▶ **EXERCISE DIRECTIONS**:
Write out all the records exactly, and keep any images out.

[Saved data entries]
⟨

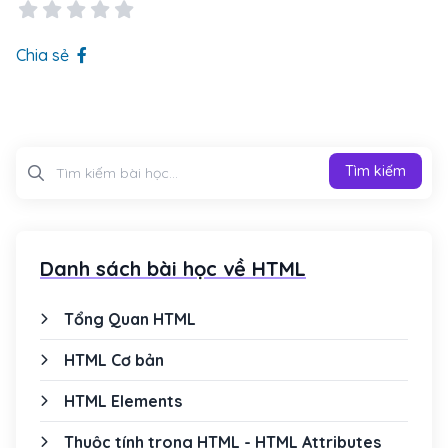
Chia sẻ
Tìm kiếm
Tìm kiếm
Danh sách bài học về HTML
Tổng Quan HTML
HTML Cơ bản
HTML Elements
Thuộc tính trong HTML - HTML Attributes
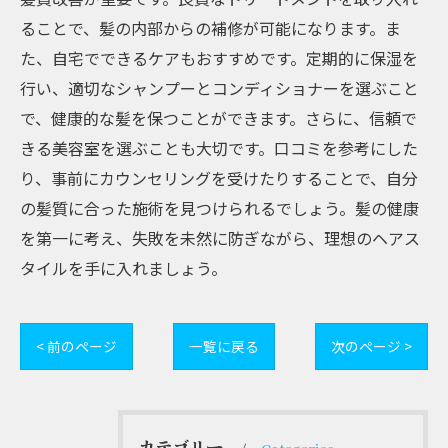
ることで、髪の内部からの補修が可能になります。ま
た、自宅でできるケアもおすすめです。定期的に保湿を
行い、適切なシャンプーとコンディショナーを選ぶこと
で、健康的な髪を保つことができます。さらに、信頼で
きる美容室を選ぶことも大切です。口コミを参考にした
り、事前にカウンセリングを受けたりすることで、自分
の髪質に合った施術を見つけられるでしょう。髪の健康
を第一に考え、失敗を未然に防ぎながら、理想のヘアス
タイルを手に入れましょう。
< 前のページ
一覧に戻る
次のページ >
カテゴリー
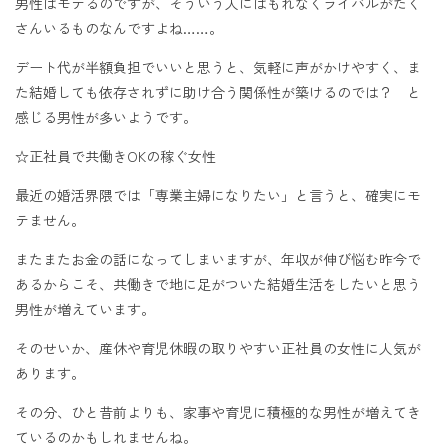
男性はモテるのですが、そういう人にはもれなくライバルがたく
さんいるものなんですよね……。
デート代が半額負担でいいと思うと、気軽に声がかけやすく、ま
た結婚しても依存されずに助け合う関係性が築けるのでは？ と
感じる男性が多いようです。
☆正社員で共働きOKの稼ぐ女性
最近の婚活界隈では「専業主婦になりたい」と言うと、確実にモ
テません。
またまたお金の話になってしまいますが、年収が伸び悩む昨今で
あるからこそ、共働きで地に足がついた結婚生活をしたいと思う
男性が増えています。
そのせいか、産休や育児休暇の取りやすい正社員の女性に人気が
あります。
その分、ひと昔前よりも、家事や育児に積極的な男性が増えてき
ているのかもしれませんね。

⟩

▶ **RESPONSE FOR THIS EXERCISE**:
Chia sẻ
Tìm kiếm
Tìm kiếm
Danh sách bài học về HTML
Tổng Quan HTML
HTML Cơ bản
HTML Elements
Thuộc tính trong HTML - HTML Attributes
ることで、髪の内部からの補修が可能になります。ま
た、自宅でできるケアもおすすめです。定期的に保湿を
行い、適切なシャンプーとコンディショナーを選ぶこと
で、健康的な髪を保つことができます。さらに、信頼で
きる美容室を選ぶことも大切です。口コミを参考にした
り、事前にカウンセリングを受けたりすることで、自分
の髪質に合った施術を見つけられるでしょう。髪の健康
を第一に考え、失敗を未然に防ぎながら、理想のヘアス
タイルを手に入れましょう。
< 前のページ
一覧に戻る
次のページ >
カテゴリー
男性はモテるのですが、そういう人にはもれなくライバルがたく
さんいるものなんですよね……。
デート代が半額負担でいいと思うと、気軽に声がかけやすく、ま
た結婚しても依存されずに助け合う関係性が築けるのでは？ と
感じる男性が多いようです。
☆正社員で共働きOKの稼ぐ女性
最近の婚活界隈では「専業主婦になりたい」と言うと、確実にモ
テません。
またまたお金の話になってしまいますが、年収が伸び悩む昨今で
あるからこそ、共働きで地に足がついた結婚生活をしたいと思う
男性が増えています。
そのせいか、産休や育児休暇の取りやすい正社員の女性に人気が
あります。
その分、ひと昔前よりも、家事や育児に積極的な男性が増えてき
ているのかもしれませんね。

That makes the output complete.